Our client had already invested in ASP.NET components from Infragistics for other projects so I downloaded the components and took a close look at the capabilities, particularly the Ajax, grid, and inline editing features. Fortunately, I became convinced that the components would meet the needs of the project very well so I proceeded with the application's design, estimates, and prototypes.
(Infragistics offers a 30-day trial of their components, so you can give them a test drive before forking over the thousand bucks.)
Downloading and installing the ASP.NET controls was simple. Being new to Infragistics components, though, I was initially tripped-up by their use of three names for their two grid products. Here's the deal: the "UltraWebGrid" and the "WebGrid" are the same product. This isn't at all obvious when first looking at the documentation. The "DataGrid" is the latest grid component, but we didn't use it due to its lack of support for hierarchical data (e.g., ADO.NET DataSet with multiple related DataTables).
To get started with the WebGrid, simple drag it onto the web form from the NetAdvantage 8.3 Web toolbox section in Visual Studio (we used Visual Studio 2005).
The easy way to get data to appear in the grid is to bind the grid to a data source. For example, you can use Visual Studio to create a DataSet that uses the ADO.NET SqlDataAdapter to query one or more CRM Filtered Views. The WebGrid provides a style editor that you can use to set inline editing rules, column widths, fonts, alternating row coloring, etc.
Connecting the WebGrid to a SQL query is fine for display purposes, but you can't (or shouldn't) write data back to CRM directly to the CRM database tables. So you won't get the "quick-and-dirty" benefit of binding the WebGrid to CRM because the grid won't be able to dynamically update the database when inline changes are made.

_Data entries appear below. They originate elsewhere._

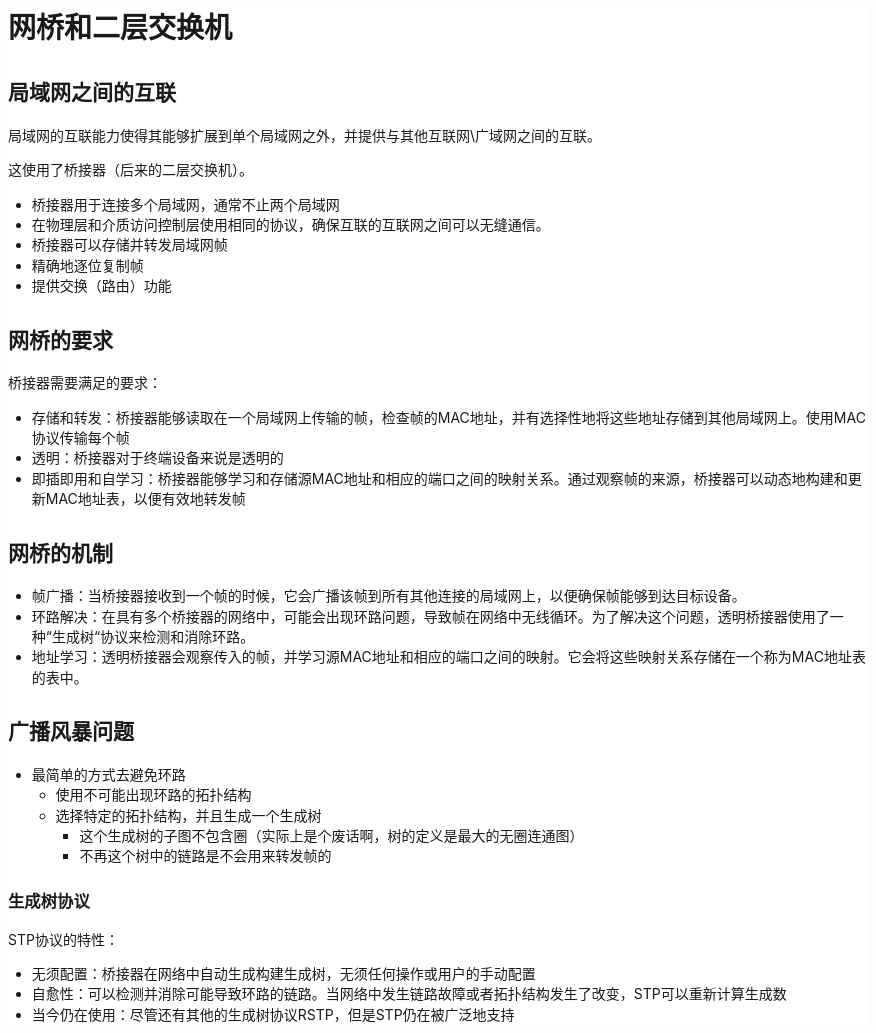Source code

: # 网桥和二层交换机



## 局域网之间的互联

局域网的互联能力使得其能够扩展到单个局域网之外，并提供与其他互联网\广域网之间的互联。

这使用了桥接器（后来的二层交换机）。

+ 桥接器用于连接多个局域网，通常不止两个局域网
+ 在物理层和介质访问控制层使用相同的协议，确保互联的互联网之间可以无缝通信。
+ 桥接器可以存储并转发局域网帧
+ 精确地逐位复制帧
+ 提供交换（路由）功能



## 网桥的要求

桥接器需要满足的要求：

+ 存储和转发：桥接器能够读取在一个局域网上传输的帧，检查帧的MAC地址，并有选择性地将这些地址存储到其他局域网上。使用MAC协议传输每个帧
+ 透明：桥接器对于终端设备来说是透明的
+ 即插即用和自学习：桥接器能够学习和存储源MAC地址和相应的端口之间的映射关系。通过观察帧的来源，桥接器可以动态地构建和更新MAC地址表，以便有效地转发帧



## 网桥的机制

+ 帧广播：当桥接器接收到一个帧的时候，它会广播该帧到所有其他连接的局域网上，以便确保帧能够到达目标设备。
+ 环路解决：在具有多个桥接器的网络中，可能会出现环路问题，导致帧在网络中无线循环。为了解决这个问题，透明桥接器使用了一种“生成树“协议来检测和消除环路。
+ 地址学习：透明桥接器会观察传入的帧，并学习源MAC地址和相应的端口之间的映射。它会将这些映射关系存储在一个称为MAC地址表的表中。



## 广播风暴问题

+ 最简单的方式去避免环路
  + 使用不可能出现环路的拓扑结构
  + 选择特定的拓扑结构，并且生成一个生成树
    + 这个生成树的子图不包含圈（实际上是个废话啊，树的定义是最大的无圈连通图）
    + 不再这个树中的链路是不会用来转发帧的





### 生成树协议

STP协议的特性：

+ 无须配置：桥接器在网络中自动生成构建生成树，无须任何操作或用户的手动配置
+ 自愈性：可以检测并消除可能导致环路的链路。当网络中发生链路故障或者拓扑结构发生了改变，STP可以重新计算生成数
+ 当今仍在使用：尽管还有其他的生成树协议RSTP，但是STP仍在被广泛地支持

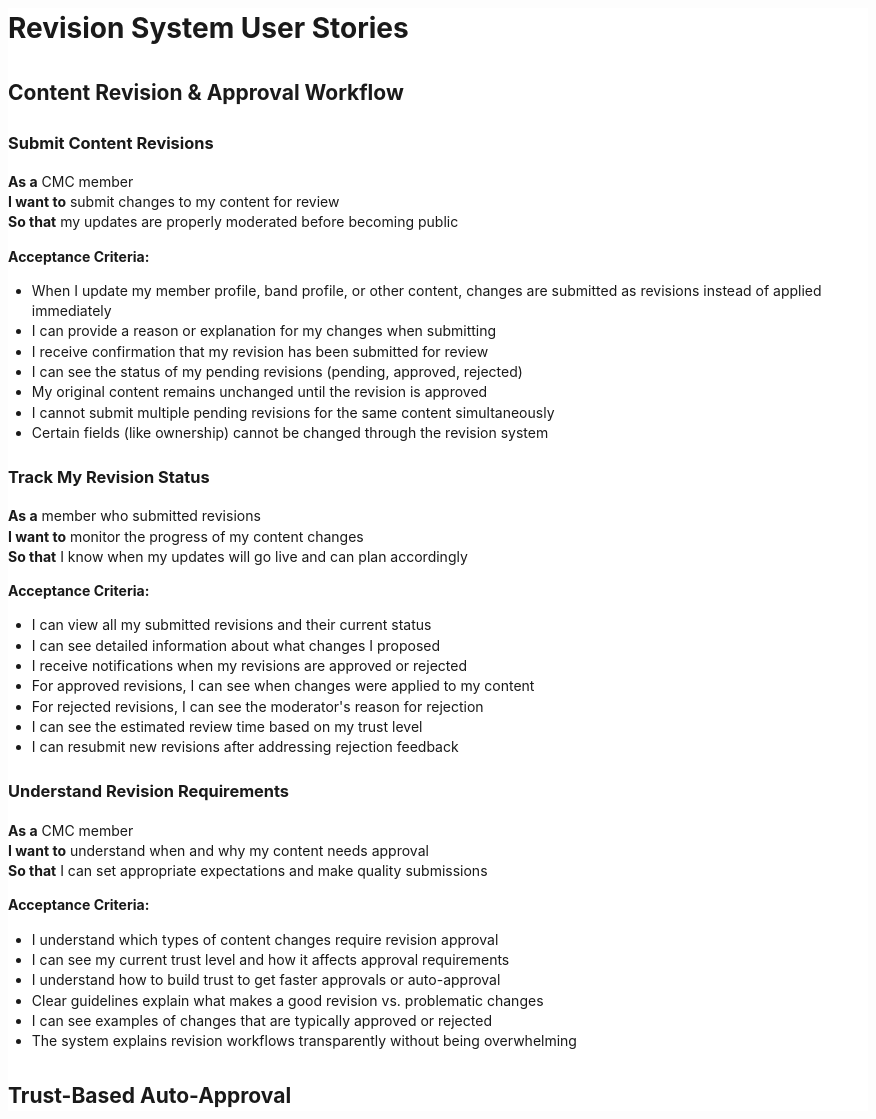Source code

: # Revision System User Stories

## Content Revision & Approval Workflow

### Submit Content Revisions

**As a** CMC member  
**I want to** submit changes to my content for review  
**So that** my updates are properly moderated before becoming public  

**Acceptance Criteria:**

- When I update my member profile, band profile, or other content, changes are submitted as revisions instead of applied immediately
- I can provide a reason or explanation for my changes when submitting
- I receive confirmation that my revision has been submitted for review
- I can see the status of my pending revisions (pending, approved, rejected)
- My original content remains unchanged until the revision is approved
- I cannot submit multiple pending revisions for the same content simultaneously
- Certain fields (like ownership) cannot be changed through the revision system

### Track My Revision Status

**As a** member who submitted revisions  
**I want to** monitor the progress of my content changes  
**So that** I know when my updates will go live and can plan accordingly  

**Acceptance Criteria:**

- I can view all my submitted revisions and their current status
- I can see detailed information about what changes I proposed
- I receive notifications when my revisions are approved or rejected
- For approved revisions, I can see when changes were applied to my content
- For rejected revisions, I can see the moderator's reason for rejection
- I can see the estimated review time based on my trust level
- I can resubmit new revisions after addressing rejection feedback

### Understand Revision Requirements

**As a** CMC member  
**I want to** understand when and why my content needs approval  
**So that** I can set appropriate expectations and make quality submissions  

**Acceptance Criteria:**

- I understand which types of content changes require revision approval
- I can see my current trust level and how it affects approval requirements
- I understand how to build trust to get faster approvals or auto-approval
- Clear guidelines explain what makes a good revision vs. problematic changes
- I can see examples of changes that are typically approved or rejected
- The system explains revision workflows transparently without being overwhelming

## Trust-Based Auto-Approval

Although I had to write a lot of code to get data into the grid and write updates back to CRM, it was surprising easy to get all the parts working. The WebGrid provides a rich object model that allows you to configure and access all parts of the grid object, from the height, width, and overall style of the grid down to what should happen after someone types data into a cell.
Here's a screenshot of the application. I had to keep it small to protect the data (I'll try to upload a bigger data-wiped version later) but I mainly wanted to show the overall appearance of the grid and provide an example of the inline popup WebCombo control.
Here's a quick rundown of the architecture for this application:
- Upon application startup, I gather the default filter criteria from the filter options (e.g., date range, owner, etc.). The Infragistics date picker control came in handy for date filtering.
- I then pass the filter conditions to a method that dynamically builds the SQL WHERE clause for the main grid data. The data is stored in related DataTable objects. The WebGrid supports hierarchical datasets, so once you've populated the DataSet you can bind it to the grid and it takes care of rending parent/child rows.
- Once I have the data, I call a custom method to configure the grid columns. This involves setting the type of control for each column. Essentially, you can tell the grid whether a cell should provide a text field (with optional masking/formatting), a dropdown box, a WebCombo control, date picker, image, calculated value, etc.
- Saving data from the WebGrid back to CRM involves 1) Creating a Save button (turn-off the auto-postback functionality), 2) When Save is clicked, construct a DynamicEntity (it helps to have some wrapper/helper code for this part to build the SOAP) and set the name of the target attribute and its value, and 3) Use XmlHttpRequest to call the CRM Web Service with either a Create, Update, or Delete command in the SOAP XML.
Infragistics provides an abundance of online samples, knowledge base articles, and sample applications to help you ramp-up on their controls.
All in all, the Infragistics ASP.NET controls provided us with a great collection of tools to provide an Excel-like interface for our client. They can now update CRM data from a web grid, which provides them with the rapid data-entry interface that they needed.